TEXTO FORNECIDO ▸
□ □ □ □

8 de março de 2026

Flávio chora ao ver Lula comemorando a reeleição em outubro de 2026.

No roteiro imaginário da política brasileira, outubro de 2026 termina em clima de festa no Planalto e de lenço molhado do outro lado. Enquanto Lula sobe ao palco, sorri, abraça o povo e comemora a reeleição, Flávio aparece abatido, olhando para a TV como quem vê o próprio castelo de areia sendo levado pela maré.

As imagens são simbólicas: de um lado, o presidente comemorando com trabalhadores, movimentos sociais e aliados, celebrando mais um capítulo da democracia. Do outro, o herdeiro do bolsonarismo tentando engolir seco o resultado que insiste em se repetir — o povo escolhendo Lula nas urnas.

O choro não é só pela derrota eleitoral fictícia. É o desespero de quem apostou no ódio, na fake news e na política do “nós contra eles” e viu tudo ruir diante de um projeto que fala em reconstrução, inclusão e soberania. Lula comemora porque venceu nas urnas; Flávio chora porque perdeu o discurso.

□ □ □ □

CONJUNTO DE DADOS ▸
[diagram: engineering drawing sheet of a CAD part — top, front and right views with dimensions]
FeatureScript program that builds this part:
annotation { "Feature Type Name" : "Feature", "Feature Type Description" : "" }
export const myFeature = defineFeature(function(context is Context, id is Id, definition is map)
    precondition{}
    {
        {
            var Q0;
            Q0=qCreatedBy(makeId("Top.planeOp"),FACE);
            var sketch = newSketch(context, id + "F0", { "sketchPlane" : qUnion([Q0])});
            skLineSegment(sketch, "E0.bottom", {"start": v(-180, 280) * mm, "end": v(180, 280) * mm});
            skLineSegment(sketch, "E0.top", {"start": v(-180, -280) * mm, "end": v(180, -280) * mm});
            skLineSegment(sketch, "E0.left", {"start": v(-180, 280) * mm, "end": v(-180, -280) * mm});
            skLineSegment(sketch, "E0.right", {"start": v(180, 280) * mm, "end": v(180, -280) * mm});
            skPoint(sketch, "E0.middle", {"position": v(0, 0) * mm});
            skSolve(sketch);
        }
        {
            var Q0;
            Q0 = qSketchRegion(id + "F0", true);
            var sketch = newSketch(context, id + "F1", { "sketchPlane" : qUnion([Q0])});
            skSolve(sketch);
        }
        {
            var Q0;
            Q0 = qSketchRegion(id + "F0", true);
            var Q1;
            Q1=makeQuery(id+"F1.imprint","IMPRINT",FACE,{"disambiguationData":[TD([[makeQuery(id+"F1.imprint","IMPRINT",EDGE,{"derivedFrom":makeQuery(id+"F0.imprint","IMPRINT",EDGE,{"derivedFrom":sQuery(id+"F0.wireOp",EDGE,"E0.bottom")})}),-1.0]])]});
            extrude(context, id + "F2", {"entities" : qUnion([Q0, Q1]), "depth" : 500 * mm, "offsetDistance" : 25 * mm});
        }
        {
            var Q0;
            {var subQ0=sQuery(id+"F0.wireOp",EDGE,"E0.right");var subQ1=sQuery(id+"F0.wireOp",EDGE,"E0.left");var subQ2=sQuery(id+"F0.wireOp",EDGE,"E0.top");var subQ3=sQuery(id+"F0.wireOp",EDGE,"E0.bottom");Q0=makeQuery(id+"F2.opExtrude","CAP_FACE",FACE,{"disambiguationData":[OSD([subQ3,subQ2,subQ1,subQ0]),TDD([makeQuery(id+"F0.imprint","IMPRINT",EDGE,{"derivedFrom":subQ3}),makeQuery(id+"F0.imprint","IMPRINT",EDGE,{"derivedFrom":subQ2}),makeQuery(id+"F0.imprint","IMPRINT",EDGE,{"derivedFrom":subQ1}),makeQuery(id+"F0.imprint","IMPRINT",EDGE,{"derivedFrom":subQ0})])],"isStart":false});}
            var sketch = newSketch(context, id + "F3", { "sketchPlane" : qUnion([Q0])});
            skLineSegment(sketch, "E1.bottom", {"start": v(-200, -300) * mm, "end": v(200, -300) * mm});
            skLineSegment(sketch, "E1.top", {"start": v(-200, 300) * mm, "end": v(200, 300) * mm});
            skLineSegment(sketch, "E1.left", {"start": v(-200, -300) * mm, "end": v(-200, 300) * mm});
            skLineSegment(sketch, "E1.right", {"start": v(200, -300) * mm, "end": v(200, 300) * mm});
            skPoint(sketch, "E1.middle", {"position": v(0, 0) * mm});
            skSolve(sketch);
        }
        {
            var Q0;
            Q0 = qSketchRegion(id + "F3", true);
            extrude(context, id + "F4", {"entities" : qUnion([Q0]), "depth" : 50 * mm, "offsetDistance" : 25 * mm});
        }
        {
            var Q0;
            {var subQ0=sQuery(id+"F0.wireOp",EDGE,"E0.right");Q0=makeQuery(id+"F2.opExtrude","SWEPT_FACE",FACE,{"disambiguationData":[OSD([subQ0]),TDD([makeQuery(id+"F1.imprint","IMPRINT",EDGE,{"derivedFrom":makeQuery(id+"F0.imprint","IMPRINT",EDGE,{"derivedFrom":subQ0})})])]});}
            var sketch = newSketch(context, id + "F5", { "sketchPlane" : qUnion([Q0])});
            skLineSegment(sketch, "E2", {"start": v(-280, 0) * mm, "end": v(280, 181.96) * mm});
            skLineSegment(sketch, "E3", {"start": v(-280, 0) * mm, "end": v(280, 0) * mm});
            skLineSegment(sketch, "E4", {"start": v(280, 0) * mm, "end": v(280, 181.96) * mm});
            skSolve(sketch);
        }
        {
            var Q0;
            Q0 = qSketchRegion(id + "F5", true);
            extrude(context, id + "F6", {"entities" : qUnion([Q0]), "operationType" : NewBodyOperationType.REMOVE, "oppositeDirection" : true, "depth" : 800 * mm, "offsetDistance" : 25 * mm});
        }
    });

□ □ □ □

SUAS TAREFAS ▸
• A. Liste tudo aquilo em que, segundo o texto fornecido, Flávio apostou.
• B. De acordo com o texto fornecido, por que Lula comemora?
• C. Prossiga o texto fornecido a partir da sua última frase.

RESPOSTAS NUMERADAS ▸
• A. O ódio, a fake news e a política do “nós contra eles”.

• B. Lula comemora porque venceu nas urnas.

• C.
No Brasil desse cenário imaginado, a eleição não foi apenas um pleito, mas um recado: o país prefere quem governa para muitos, não para poucos; quem trabalha, não quem grita. E assim, enquanto fogos iluminam o céu da comemoração, sobra para a extrema-direita apenas o silêncio constrangido — e algumas lágrimas amargas diante da tela.

Porque na democracia, goste ou não, quem decide é o povo. E, nesse enredo fictício, ele falou alto outra vez.